Nein, eine Tafel mit eingemeißelten Geboten gibt es nicht. Der Text der Wiener Charta wird wienweit veröffentlicht werden. Der Charta soll aber nachhaltig sein, dass heißt sie wird und muss lebendig bleiben. Es geht darum, in einem bestimmten Zeitabständen auch drauf zu schauen, ob z.B. etwas fehlt. Die Ergebnisse werden jedenfalls auch wichtige Inputs für die Politik liefern.

Was sind denn die bisher am häufigsten angesprochenen Themen?

Der Lärm, nicht nur der Lärm auf den Straßen, sondern auch der Lärm von Kindern; dann die Bitte nach mehr Raum für Menschen, vor allem die Jugendliche fordern das. Das dritte Thema: die Deutsche Sprache. In den Postings geht es darum, dass Migranten die Deutsche Sprache beherrschen sollen.

Glauben Sie, wurde das Charta-Projekt auch ausreichend an die vielen Migranten in Wien kommuniziert?

Sehr viele Partner für die Gesprächsgruppen sind aus der Community der MigrantInnen, dort werden viele am Dialog teilnehmen. Wir gehen auch in die Bezirke, in die Grätzln, um den Leuten das Projekt näher zu bringen.

Die Beteiligung von Migranten hält sich online in Grenzen, es gibt sehr viele Postings von immer  denselben Usern. Sind das die Berufsnörgler?

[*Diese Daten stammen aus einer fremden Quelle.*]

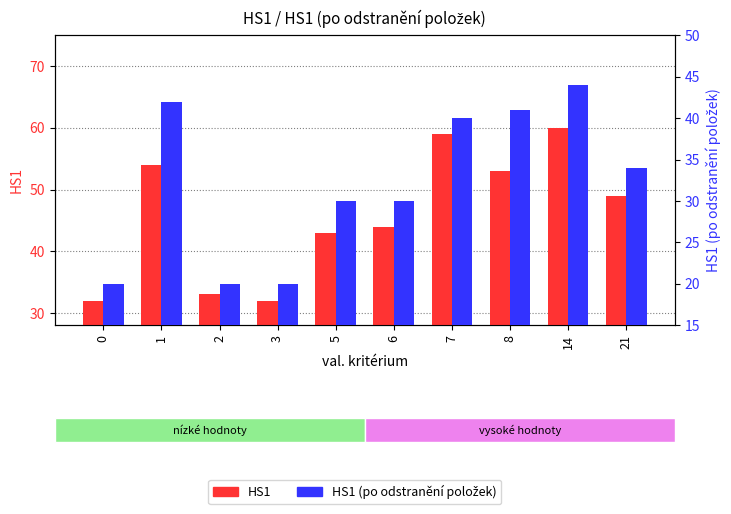

Is it true that HS1 (po odstranění položek) equals 61 at 7?

False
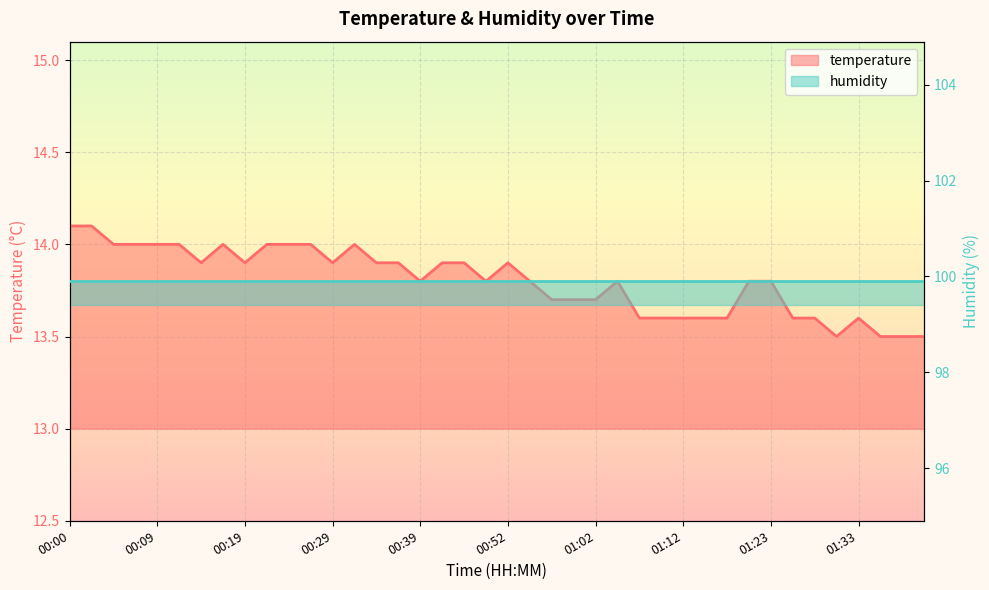

At which category does the chart reach its minimum across all series?

01:31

Nörgler gibt es immer. Viele haben darauf gewartet, eine Plattform zu bekommen, wo sie ihrem angestauten Frust Luft machen können. Aber gerade am Anfang waren sehr viele Postings konstruktiv und sprachen auch die verschiedensten Probleme an. Wie viele Migranten etwas posten, kann ich nicht direkt sagen. Es gibt auch sehr viele Synonyme unter denen gepostet wird.

Welche Bilanz ziehen Sie nach den ersten 2 Wochen?

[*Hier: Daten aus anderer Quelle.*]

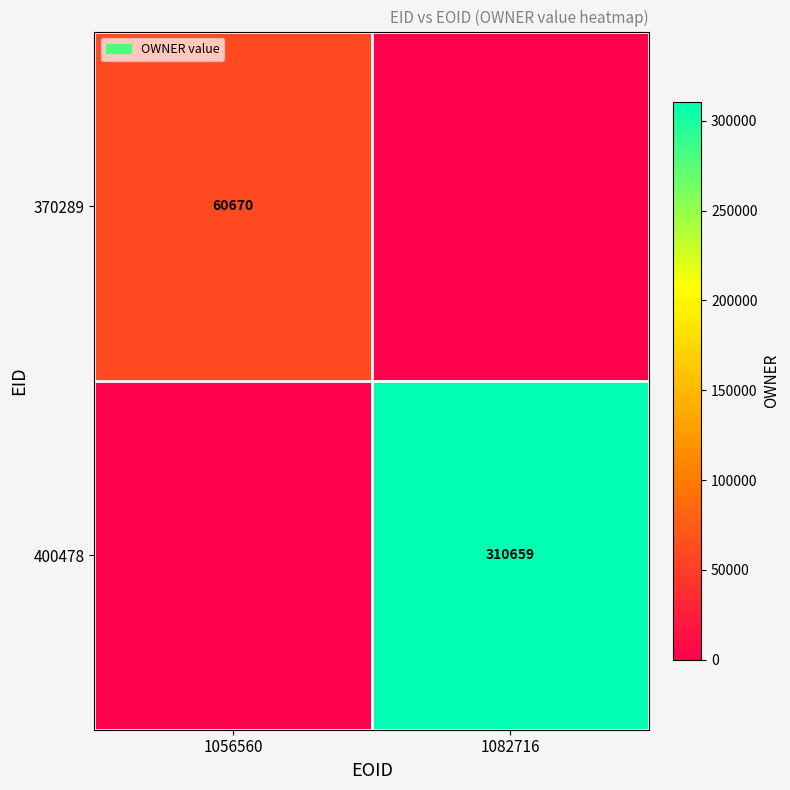

True or false: 370289 has a value of 84897 at 1056560.

False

Wir sind alles in allem überwältigt, was die Postings und gerade auch die Breite der eingebrachten Themen angeht. Außerdem befinden wir uns erst in Phase eins. Wir erhoffen uns noch mehr Ergebnisse in Phase zwei. Am Wichtigsten ist es, dass alle mitmachen und so die Vielfalt an Inputs vergrößert wird.